Because books are expensive and I like to think of myself as a frugal person (I say as I look at the beautiful, expensive, hardcover books on my shelf) And while I love my cheap ebooks, I really, really love having physical copies of my favorite books. And I’m basically a broke college student. So when I set out to buy my favorite paperback or hardcover, I go looking for the cheapest option.
“You can never get a cup of tea large enough or a book long enough to suit me.”
Local libraries are the number 1 best place to read books in my opinion. They’re free and have huge selections (and often you can request books from other libraries so basically you have an infinite selection). Not to mention libraries are a wealth of resources as well. They have movies and audiobooks, they have activities and book clubs, and librarians can help you with almost anything. And libraries are a safe place where you can never get bored.
Thrift Books is my number 2 choice for cheap books. You can buy books used or new for a few bucks off the listed price. And they always have a discount going on, so you can usually get ten or fifteen percent off your order.
Book Bub unfortunately only does discounts on ebooks and I find they have more adult romance books than anything else. But I have gotten dozens of free ebooks from here (which are sitting in my TBR. oops) If you subscribe to their newsletter, they’ll send you a list of discounted and FREE ebooks in your preferred genres every week.
Overdrive is a library for ebooks. You can use it to borrow ebooks from your library system. And you can download the free Libby app to read the books right on your phone. That way I can still read books even if I forget my Kindle (which I never have so far, but it’s a possibility and God forbid I have two minutes of free time where I’m not reading 🙂
Book Depository’s biggest turn off for me is how it’s now owned by Amazon. While I don’t boycott Amazon, I try to buy books from anywhere but Amazon simply because I don’t want Amazon to become the only available bookseller (cue dystopian nightmare music) However, Book Depository is still a cheap option that ships internationally and if you want to use it, go for it.
Local Thrift Store is a hit or miss kind of deal. Sometimes you’ll find a gem, sometimes you won’t. It’s a worth a try, but don’t go in expecting to find the book you want (but if you’re looking for any book of the Twilight Saga, you will find it.)
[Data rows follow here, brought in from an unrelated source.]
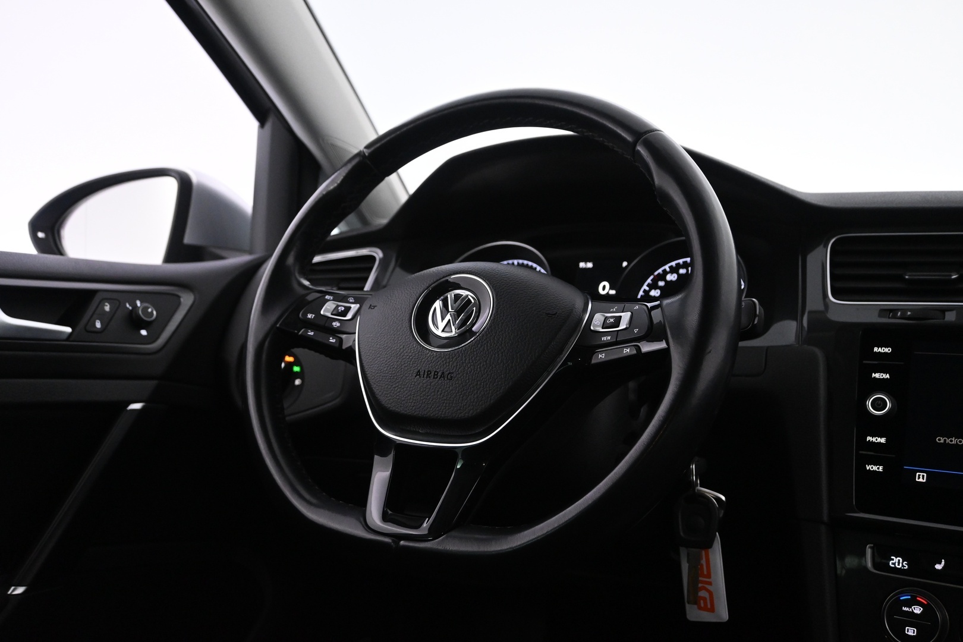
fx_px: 883
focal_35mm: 33
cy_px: 321
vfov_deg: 40.0
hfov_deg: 57.2
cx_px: 482
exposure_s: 1/50
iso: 2500
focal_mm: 22
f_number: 4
Book Outlet has a whole selection of YA books under $6 with some as low as a buck! And shipping is free on orders over $35. They also sell some used books as well. But be wary because some books may not come with the exact cover that is used on the product page. You can read more about that here.
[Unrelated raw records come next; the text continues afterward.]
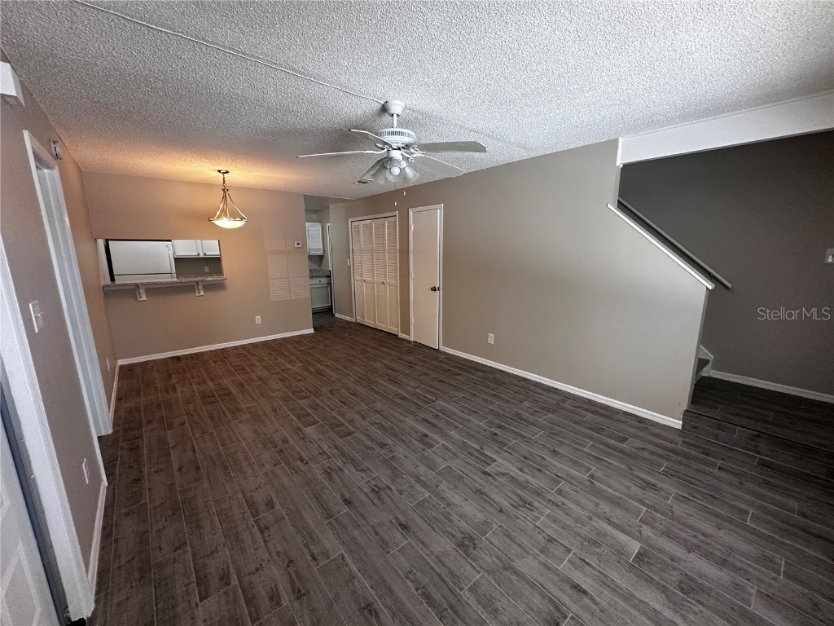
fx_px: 337
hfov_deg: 102.1
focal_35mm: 14
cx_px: 417
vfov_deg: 85.7
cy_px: 313
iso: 250
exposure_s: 1/120
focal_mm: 2.22
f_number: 2.2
Local Used Bookstores are a great way to support small businesses while also getting some crazy good deals on books. And you’ll meet other bookworms, so there really is no downside to this.
Goodreads always has a giveaway going and it costs literally nothing to enter a giveaway. There are both ebook and paperback options for giveaways. And if you have an account with Goodreads, it will alert you to giveaways on books that are on your to-read shelf which is a handy little feature.
Books a Million has so much more than just books. They have gifts for book lovers and Funko Pops and collectibles and more. They have hardcovers for $5 which is incredible! And you can find some great deals in their bargain book section with some books as low as $3. If you live near a BAM store, you can pick up your order for free.
So that’s my list of ten cheap/free ways to read books. And something I didn’t mention was places like NetGalley where you can request ARC books for free. The only downside is you have to review them which may not work for some people. So find a method that works for you (or two or three) and get to reading!